» **TEXT SEGMENT**:
# Plant ID, calling all Cavans



## jetajockey (Nov 11, 2010)

Any idea on this one? I"m stumped, found it floating one day in a tank that has had all kinds of traffic including a lot of native plants and fish, so no telling where it came from. It started out as 3 little leaves that turned red floating under some t8s, potted it and 3 months later it's grown out quite well via aquaponics.


----------



## Cavan Allen (Jul 22, 2004)

That's a _Hypericum_ (St. John's wort- family Hypericaceae, formerly Clusiaceae). Identifying it to species isn't possible yet, but if you let it go you'll probably get flowers/fruit later. Where are you?

I found what was probably _H. ellipticum_ in CT a while back and kept it going submersed for a while. I don't think that's what you have, but a few are possibly suitable, including _H. boreale_, though the latter might not like warmer water.


----------



## jetajockey (Nov 11, 2010)

Thanks man you are a plant genie.

I'm in the florida panhandle. I have a little bit of it submersed now for about a week and the new growth looks very narrow and lanky.


----------



## Lakeplants (Feb 21, 2011)

_Hypericum boreale_ immediately came to mind when I saw the first photo. The genus is certainly right - I don't know enough about the native species of _Hypericum_ in Florida though.


----------



## Cavan Allen (Jul 22, 2004)

» **DATA BLOCK**:

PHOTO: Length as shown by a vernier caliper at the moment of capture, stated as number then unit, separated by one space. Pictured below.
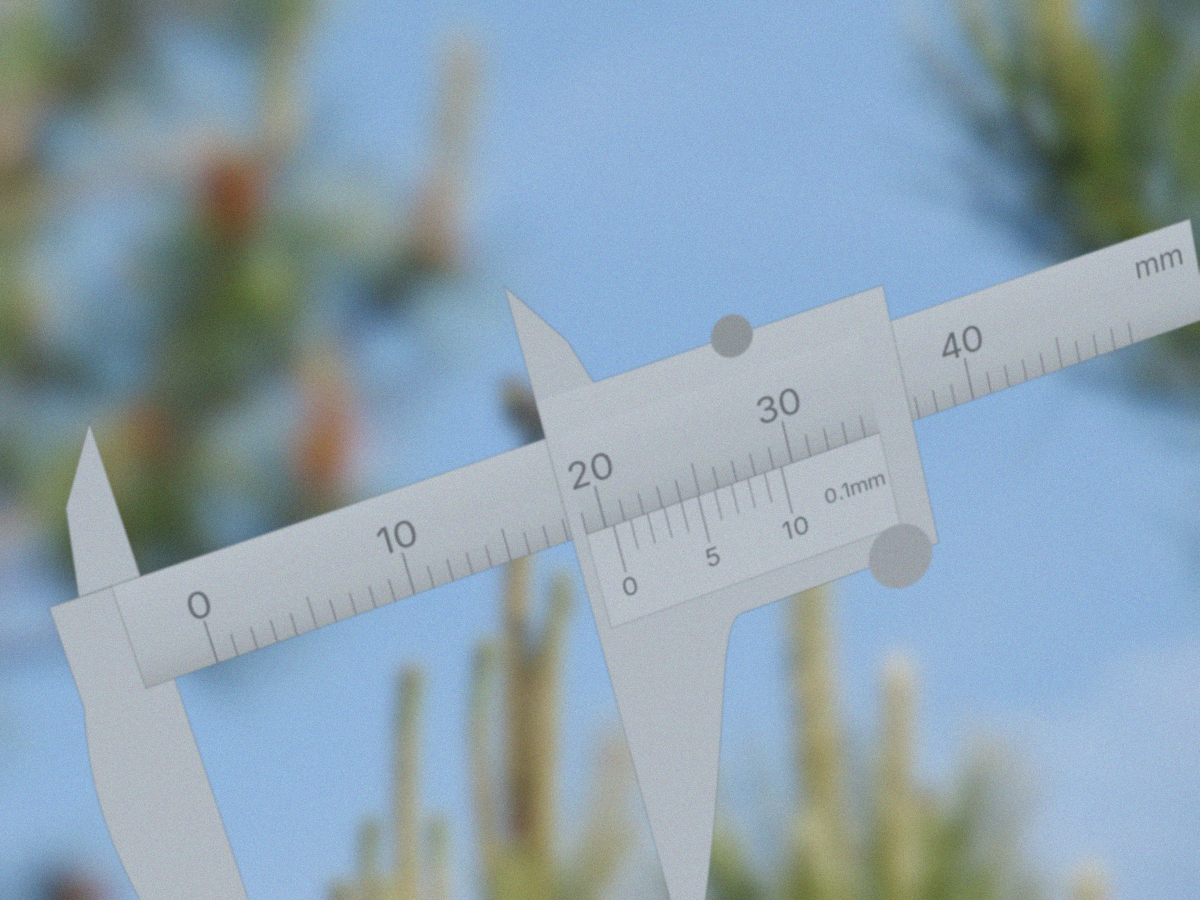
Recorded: 20.4 mm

» **ACTIONS TO TAKE**:
**1.** Rewrite the plant ID thread from "# Plant ID, calling" to "well via aquaponics.", changing "aquaponics" to "hydroponics".
**2.** Answer these questions using the plant ID thread:
(a) Which plant family does Cavan Allen assign the plant to, and what was that family formerly called?
(b) In what region does jetajockey say they are located?
(c) Which species immediately came to mind for Lakeplants on seeing the first photo?

» **RESULTS OF THE EXERCISE**:
**1.**
# Plant ID, calling all Cavans



## jetajockey (Nov 11, 2010)

Any idea on this one? I"m stumped, found it floating one day in a tank that has had all kinds of traffic including a lot of native plants and fish, so no telling where it came from. It started out as 3 little leaves that turned red floating under some t8s, potted it and 3 months later it's grown out quite well via hydroponics.

**2.**
(a) Hypericaceae, formerly Clusiaceae.
(b) The Florida panhandle.
(c) _Hypericum boreale_.